Topeka school officials say they have tried to comply with the Supreme Court's order over the years. "We submitted a corrective plan to the court and it has been implemented since 1961," Charles Henson, the school board's attorney, explained yesterday.

The long-range plan will eventually shut eight of the city's most heavily segregated schools. School officials say only one elementary school has greater than a 70 percent minority enrollment. The black parents say there still are three such schools in Topeka and several more nearly half filled with minority students. About 24 percent of the city's 16,875 students are minorities.

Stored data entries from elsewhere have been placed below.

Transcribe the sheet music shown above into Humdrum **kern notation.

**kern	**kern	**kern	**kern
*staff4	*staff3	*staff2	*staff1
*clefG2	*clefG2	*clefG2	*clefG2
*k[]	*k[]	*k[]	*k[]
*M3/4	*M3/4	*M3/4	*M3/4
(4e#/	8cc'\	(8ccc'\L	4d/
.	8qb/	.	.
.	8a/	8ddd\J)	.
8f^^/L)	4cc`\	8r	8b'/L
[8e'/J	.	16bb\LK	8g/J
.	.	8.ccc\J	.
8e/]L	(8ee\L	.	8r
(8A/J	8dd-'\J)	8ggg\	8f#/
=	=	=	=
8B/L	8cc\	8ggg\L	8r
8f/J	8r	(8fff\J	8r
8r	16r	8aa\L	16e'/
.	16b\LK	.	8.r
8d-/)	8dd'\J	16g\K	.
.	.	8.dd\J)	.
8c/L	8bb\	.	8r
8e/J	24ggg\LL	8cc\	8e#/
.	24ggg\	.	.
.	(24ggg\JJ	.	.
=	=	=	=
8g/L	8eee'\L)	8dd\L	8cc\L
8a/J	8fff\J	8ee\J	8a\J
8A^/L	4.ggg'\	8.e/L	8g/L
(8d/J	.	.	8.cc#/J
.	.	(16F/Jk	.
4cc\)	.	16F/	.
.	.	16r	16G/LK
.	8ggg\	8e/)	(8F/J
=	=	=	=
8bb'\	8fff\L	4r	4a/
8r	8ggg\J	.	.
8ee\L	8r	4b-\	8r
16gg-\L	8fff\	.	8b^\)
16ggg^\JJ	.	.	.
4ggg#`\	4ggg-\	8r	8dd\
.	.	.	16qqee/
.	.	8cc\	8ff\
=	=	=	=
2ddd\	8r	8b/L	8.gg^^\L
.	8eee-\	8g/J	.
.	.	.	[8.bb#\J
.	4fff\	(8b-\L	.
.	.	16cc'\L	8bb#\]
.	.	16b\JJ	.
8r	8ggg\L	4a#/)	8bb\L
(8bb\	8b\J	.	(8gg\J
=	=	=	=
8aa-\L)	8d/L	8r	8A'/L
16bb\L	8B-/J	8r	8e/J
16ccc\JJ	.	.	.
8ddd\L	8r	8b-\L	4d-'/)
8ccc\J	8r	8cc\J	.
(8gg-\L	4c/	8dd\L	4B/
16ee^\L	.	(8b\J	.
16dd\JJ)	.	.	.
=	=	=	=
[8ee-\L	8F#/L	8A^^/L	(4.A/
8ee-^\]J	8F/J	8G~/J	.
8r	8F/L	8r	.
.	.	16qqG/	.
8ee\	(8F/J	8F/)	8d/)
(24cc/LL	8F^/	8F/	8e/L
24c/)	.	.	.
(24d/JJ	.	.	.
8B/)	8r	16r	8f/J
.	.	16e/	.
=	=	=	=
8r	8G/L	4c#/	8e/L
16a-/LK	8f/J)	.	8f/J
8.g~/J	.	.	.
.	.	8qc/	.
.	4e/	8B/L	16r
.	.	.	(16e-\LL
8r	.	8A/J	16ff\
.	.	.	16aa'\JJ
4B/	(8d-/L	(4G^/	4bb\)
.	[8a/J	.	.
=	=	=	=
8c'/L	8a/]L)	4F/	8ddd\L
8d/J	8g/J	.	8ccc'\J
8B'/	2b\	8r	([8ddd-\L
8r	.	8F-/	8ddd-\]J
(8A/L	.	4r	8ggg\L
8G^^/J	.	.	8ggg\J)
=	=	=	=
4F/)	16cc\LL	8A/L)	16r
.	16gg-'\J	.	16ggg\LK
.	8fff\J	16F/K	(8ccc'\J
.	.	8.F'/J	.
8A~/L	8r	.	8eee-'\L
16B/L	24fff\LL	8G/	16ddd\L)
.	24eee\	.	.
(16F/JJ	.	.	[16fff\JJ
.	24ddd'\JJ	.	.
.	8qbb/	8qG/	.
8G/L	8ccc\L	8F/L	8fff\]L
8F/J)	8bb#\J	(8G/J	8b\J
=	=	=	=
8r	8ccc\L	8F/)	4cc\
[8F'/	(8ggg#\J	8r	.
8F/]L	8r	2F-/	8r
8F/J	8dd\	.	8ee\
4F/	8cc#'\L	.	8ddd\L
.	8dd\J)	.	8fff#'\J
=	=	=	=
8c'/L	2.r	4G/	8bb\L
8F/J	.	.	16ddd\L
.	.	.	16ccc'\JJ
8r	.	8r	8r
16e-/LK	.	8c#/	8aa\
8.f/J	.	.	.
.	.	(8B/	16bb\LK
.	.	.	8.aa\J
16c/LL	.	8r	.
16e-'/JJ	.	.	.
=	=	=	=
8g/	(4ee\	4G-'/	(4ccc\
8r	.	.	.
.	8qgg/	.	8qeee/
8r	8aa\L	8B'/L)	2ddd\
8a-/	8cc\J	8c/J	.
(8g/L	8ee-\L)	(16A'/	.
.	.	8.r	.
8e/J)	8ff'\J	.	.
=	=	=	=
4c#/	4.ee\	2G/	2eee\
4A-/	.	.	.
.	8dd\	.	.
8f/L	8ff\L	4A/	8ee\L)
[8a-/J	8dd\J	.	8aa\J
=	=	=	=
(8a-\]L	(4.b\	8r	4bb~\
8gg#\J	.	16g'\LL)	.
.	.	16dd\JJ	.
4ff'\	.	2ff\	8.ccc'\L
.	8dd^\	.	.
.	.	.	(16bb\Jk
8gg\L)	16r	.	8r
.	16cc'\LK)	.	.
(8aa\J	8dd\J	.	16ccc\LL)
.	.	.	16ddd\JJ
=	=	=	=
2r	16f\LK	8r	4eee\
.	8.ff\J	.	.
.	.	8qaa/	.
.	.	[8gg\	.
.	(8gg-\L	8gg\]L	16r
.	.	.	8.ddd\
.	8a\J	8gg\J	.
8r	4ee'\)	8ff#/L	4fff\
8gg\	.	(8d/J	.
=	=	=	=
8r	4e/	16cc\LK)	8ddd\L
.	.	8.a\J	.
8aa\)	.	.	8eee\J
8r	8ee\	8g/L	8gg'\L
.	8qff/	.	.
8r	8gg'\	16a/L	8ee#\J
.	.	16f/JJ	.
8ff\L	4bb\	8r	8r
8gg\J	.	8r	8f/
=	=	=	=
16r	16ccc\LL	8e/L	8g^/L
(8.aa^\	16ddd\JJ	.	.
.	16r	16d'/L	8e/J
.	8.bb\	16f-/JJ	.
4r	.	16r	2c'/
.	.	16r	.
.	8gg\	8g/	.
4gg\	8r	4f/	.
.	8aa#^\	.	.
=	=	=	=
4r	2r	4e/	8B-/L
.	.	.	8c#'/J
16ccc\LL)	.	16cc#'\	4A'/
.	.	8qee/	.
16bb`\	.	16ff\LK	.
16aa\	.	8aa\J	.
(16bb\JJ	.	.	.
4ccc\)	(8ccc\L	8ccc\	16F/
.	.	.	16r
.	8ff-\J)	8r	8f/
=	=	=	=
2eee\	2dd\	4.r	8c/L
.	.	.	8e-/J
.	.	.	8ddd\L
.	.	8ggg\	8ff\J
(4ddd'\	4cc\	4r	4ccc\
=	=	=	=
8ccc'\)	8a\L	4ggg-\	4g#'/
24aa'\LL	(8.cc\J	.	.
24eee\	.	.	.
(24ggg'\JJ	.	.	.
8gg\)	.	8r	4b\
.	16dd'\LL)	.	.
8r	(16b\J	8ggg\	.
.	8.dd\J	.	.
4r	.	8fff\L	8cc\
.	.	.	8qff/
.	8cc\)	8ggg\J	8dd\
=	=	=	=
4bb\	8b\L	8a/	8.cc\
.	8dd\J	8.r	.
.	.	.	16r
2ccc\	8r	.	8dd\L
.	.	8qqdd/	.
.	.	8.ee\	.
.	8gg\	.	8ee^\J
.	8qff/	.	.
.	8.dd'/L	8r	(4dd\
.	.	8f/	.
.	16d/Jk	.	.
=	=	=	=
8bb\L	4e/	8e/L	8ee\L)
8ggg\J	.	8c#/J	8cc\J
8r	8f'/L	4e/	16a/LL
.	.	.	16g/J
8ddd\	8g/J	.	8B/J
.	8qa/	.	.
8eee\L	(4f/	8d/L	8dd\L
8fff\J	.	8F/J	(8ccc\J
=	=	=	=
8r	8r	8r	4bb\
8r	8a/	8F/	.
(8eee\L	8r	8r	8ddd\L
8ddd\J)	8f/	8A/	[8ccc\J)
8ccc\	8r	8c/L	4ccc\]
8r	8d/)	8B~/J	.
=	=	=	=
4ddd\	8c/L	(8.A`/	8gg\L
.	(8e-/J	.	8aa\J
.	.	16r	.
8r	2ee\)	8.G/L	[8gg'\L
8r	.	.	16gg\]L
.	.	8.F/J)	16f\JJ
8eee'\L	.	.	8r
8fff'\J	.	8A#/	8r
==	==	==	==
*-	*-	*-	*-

The latest attendance figures, released in September by the school board, show this: On the city's east side, where most of Topeka's blacks live, three elementary schools have more than 60 percent minority enrollments. An east side junior high has a 71.4 percent minority enrollment and the only high school contains 36.8 percent minority students.

On the city's west and south sides, the school board records show, there are elementary schools with enrollments as little as 3 percent minority, a junior high with a 4 percent figure and a minority enrollment figure of 4.8 percent at the area high school.

"It is pretty clear that the school board's long-range plan perpetuated segregation in the system instead of ending it," said Richard Jones, another attorney for the black plaintiffs. The American Civil Liberties Union has put up $10,000 to cover most of the group's legal fees.

"To separate [black grade and high school students] from other of similar age and qualifications solely because of their race generates a feeling of inferiority as to their status in the community that may affect their hearts and minds in way unlikely ever to be undone."

In its brief countering the current petition, the school board argued this month that the parents' group should file a new lawsuit instead of reopening the Brown case. Despite the Supreme Court's ruling, the case has never been officially closed.

The school board and the parents disagree on the reason. "These desegregation cases are in a class by themselves," said Henson, the school board attorney. "Apparently this one has remained open because none of the parties felt there was a need to approach the court again."

"School desegregation cases have a way of coming back again and again," said Scott, the attorney for the parents. "I guess that is part of the point we are trying to make."

The Brown case was revived, he said, when a black parent charged in 1973 that his young daughter was getting an inferior education in Topeka schools because of her race.

The charge attracted the attention of the Office of Civil Rights of the Department of Health, Education and Welfare. HEW ordered changes in the school system and Topeka filed its plan. Last December the case was settled in secret and when the settlement -- a $19,000 award to the girl's family -- was revealed this year a number of blacks in Topeka were angered.

"Since this was the 25th anniversary of the original Brown decision they came to a few lawyers in town and asked us to go something," said Jones. "They felt that after all this time they had been sold down the river."

The parents group went to federal court in August with the unusual request that Brown be reopened and that after 25 years they be allowed to intervene. The decision by Judge Rogers yesterday granted that motion.

"We conclude that in the field of public education the doctrine of 'separate but equal' has no place. Separate educational facilities are inherently unequal."

Since 1954 Linda Brown has grown up, been married and divorced. Her two children began school in the same classroom that she did in 1951. The class was all black that year, she recalled, and it was 98 percent black when her children went to school.

Charles Smith, her oldest son, goes to Highland Park High School on the city's south side. Most of the faces in his class, he said, are black.

I had a funny feeling when I heard the judge agreed to reopen the case," he said yesterday. "I began to wonder whether my kids will be in this lawsuit too someday."